Stuff em under your seat, just watch out, cause sometimes they fall out.


----------



## colorado_steve (May 1, 2011)

pop them up onto your spare oars


----------



## fourtyfloater (Aug 26, 2011)

I know you asked about DYI options but I want you to know that I bought these oar rests, 
Oar Blade Rests | Accessories for inflatable fishing boats and rafts by Outcast, and I never use them. In order to rest the blade without too great an angle and it falling out I have had to mount near the front of my frame. I then have a hard time seeing them and thus spend more time dicking around than what it is worth. I just tuck my handles under my side rails and try and forget about the $20 of potential beer money that I blew.


----------



## bigben (Oct 3, 2010)

try a big chinese finger trap!!

so i gotta picture of how i do it on our custy boats... see the bright red camstrap covering the boats lettering just forward of center?? 
i have my spare on the right side; and just tuck my left oar into that strap. 
it wouldn't stay there if the boat was rocking at all, but in the flats it works. 
and it doesn't get wrapped up like it does in that damn chickenline.

probly only gonna work if you happen to be running a stern mount. 
i haven't tried to line it up on a center mount yet, but maybe!!


----------



## Dr.AndyDVM (Jul 28, 2014)

I bought the same oar blade rests as 40 did. I tried mounting them to the frame but I couldn't get them far forward enough on my frame. The oar wouldn't seat in the holder without help from a passenger. I finally got them to work when I mounted them on my chicken line instead of the frame. I was able to move them a foot further forward. I double wrapped the oar rests' webbing around the chicken line but they would slide back and forth to much. I solved that by "sewing" a zip tie through the webbing and cinching it as tight as I could to lock it in place. Now they don't move at all and they work great. 

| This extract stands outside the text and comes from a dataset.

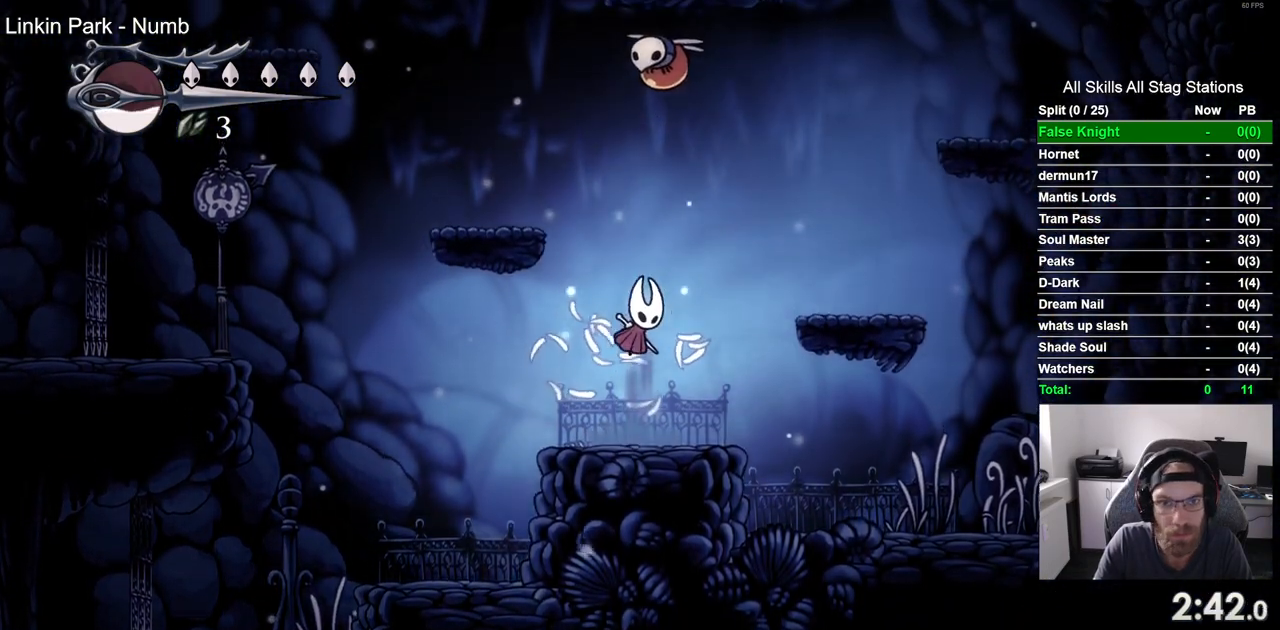
{"dt_ms": 500, "buttons": ["DPAD_RIGHT"], "left_stick": "center", "right_stick": "center", "events": [[83, "SQUARE", "down"], [117, "DPAD_RIGHT", "up"], [200, "DPAD_LEFT", "down"], [267, "SQUARE", "up"], [300, "CROSS", "up"], [367, "DPAD_LEFT", "up"], [467, "DPAD_UP", "up"], [500, "DPAD_RIGHT", "down"]]}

Sent from my iPhone using Mountain Buzz


----------



## Dr.AndyDVM (Jul 28, 2014)

View attachment 10930
View attachment 10931
View attachment 10932
View attachment 10933
View attachment 10934

Here are some pics of the oar rests. 


Sent from my iPhone using Mountain Buzz


----------



## Dr.AndyDVM (Jul 28, 2014)

And here's one showing them in action. 
View attachment 10935


I cinch them in place with a 2'strap and trailer them that way. It makes launching and rigging a breeze. We are on the water as fast as I can put on my vest and undo those two straps. 

Sent from my iPhone using Mountain Buzz


----------



## BmfnL (May 23, 2009)

The super simple solution on a big oval is to have loops of paracord as long as your oar towers are tall tied to your frame on each side just aft of your seat. As you swing the blades to their resting spot, the handles come into position over their respective loops and you put 'em in, holding your oars at rest.

Catarafts with a forward rowing position come with the default oar rest between the ta-tas.


----------



## k2andcannoli (Feb 28, 2012)

Exactly, on a cat just throw um in the cleavage


----------



## spider (Jun 20, 2011)

PVC. Slide it down one oar and then slip it over both to hold oars. I don't do this but have seen others do it.


----------



## seantana (Mar 5, 2015)

I usually just tuck my blade tips into the chicken line and rest them on the front D-rings.


----------



## Schutzie (Feb 5, 2013)

Oar rests?
Well, if you just gotta fish, either the chicken line or the spare oar or under your seat. You don't need no stinkin "oar rest" at $20.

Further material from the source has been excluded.